Yes, Azure CDN can use any publicly accessible HTTP/HTTPS server as an origin, including on-premises servers, AWS, or Google Cloud. You configure the custom origin URL when creating the endpoint. This makes CDN a flexible caching layer for hybrid or multi-cloud environments.

How do I secure content delivered via Azure CDN?

You can enable HTTPS on custom domains, use geo-filtering to restrict access by country, and use token authentication (Premium Verizon) to require a valid token for each request. Additionally, set cache-control headers on the origin to control who can cache content. For sensitive data, consider using Azure Front Door with WAF or Azure Storage with private endpoints.

Can Azure CDN cache dynamic content like API responses?

CDN can cache API responses if they are static and have appropriate cache-control headers. However, most API responses are dynamic and personalized, so caching is not recommended. For dynamic APIs, use Azure Front Door with caching rules or bypass caching entirely. Some CDN tiers offer dynamic site acceleration to optimize routing for dynamic content, but caching is limited.

What is the default cache expiration for Azure CDN?

If the origin does not provide cache-control headers, the default behavior varies by CDN provider. For Standard Microsoft, the default is 7 days for general web delivery. You can override this with caching rules. It's best practice to set explicit cache-control headers on the origin to control caching behavior predictably.
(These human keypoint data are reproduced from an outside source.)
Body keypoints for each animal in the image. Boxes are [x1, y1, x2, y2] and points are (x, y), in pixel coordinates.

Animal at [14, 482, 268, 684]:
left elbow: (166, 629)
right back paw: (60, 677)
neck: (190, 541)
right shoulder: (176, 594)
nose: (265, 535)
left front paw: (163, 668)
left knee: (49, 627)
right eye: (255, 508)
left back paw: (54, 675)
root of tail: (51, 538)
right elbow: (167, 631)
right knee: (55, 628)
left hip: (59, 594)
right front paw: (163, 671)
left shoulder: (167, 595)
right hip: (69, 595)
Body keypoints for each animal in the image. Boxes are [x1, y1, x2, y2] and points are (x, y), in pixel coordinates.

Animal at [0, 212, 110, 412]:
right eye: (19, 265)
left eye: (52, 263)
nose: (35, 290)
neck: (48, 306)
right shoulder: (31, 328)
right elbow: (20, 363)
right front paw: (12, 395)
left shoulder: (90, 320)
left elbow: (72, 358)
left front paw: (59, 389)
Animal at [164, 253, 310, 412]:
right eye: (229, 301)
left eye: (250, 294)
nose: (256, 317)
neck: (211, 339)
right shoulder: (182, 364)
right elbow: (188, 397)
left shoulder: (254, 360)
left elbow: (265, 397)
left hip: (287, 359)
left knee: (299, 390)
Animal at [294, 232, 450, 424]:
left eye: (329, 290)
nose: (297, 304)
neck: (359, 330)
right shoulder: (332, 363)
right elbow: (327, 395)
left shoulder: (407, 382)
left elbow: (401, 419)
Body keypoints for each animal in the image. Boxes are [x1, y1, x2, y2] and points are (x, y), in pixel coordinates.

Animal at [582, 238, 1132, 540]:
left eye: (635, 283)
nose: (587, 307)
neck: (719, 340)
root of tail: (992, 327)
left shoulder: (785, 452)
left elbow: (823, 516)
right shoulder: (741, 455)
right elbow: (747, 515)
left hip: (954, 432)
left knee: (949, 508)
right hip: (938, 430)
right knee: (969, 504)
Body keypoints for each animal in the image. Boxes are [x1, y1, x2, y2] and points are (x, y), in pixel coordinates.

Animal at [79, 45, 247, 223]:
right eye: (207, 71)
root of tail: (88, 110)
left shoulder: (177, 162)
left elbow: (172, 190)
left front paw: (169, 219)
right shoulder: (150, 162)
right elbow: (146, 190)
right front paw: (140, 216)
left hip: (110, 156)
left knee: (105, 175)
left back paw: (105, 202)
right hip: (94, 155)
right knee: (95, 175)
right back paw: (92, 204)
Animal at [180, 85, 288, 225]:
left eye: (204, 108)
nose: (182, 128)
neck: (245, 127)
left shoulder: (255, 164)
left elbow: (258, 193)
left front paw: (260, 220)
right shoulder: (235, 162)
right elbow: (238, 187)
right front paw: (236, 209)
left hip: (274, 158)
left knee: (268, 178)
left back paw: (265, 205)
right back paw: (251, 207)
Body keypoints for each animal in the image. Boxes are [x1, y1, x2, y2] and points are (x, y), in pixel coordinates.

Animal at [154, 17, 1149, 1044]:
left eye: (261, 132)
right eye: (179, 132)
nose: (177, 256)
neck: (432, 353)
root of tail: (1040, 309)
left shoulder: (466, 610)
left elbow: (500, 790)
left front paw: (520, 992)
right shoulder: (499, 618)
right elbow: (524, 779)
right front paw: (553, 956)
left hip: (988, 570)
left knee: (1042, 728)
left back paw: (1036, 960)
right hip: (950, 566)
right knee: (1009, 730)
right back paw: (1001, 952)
How does Azure CDN handle file updates?

When the origin file is updated, the CDN edge nodes serve the cached version until its TTL expires. To force immediate refresh, you can purge the CDN cache for specific files or all content. This is done via the portal, CLI, or API. For example: `az cdn endpoint purge --content-paths /images/logo.png --profile-name MyProfile --name MyEndpoint --resource-group MyRG`.

Is Azure CDN available in all Azure regions?

CDN endpoints are global, not regional. You create a CDN profile in a specific region (e.g., West US), but the edge nodes are distributed worldwide. The origin can be in any region. The CDN service itself is available in most Azure regions, but the key is the global edge network.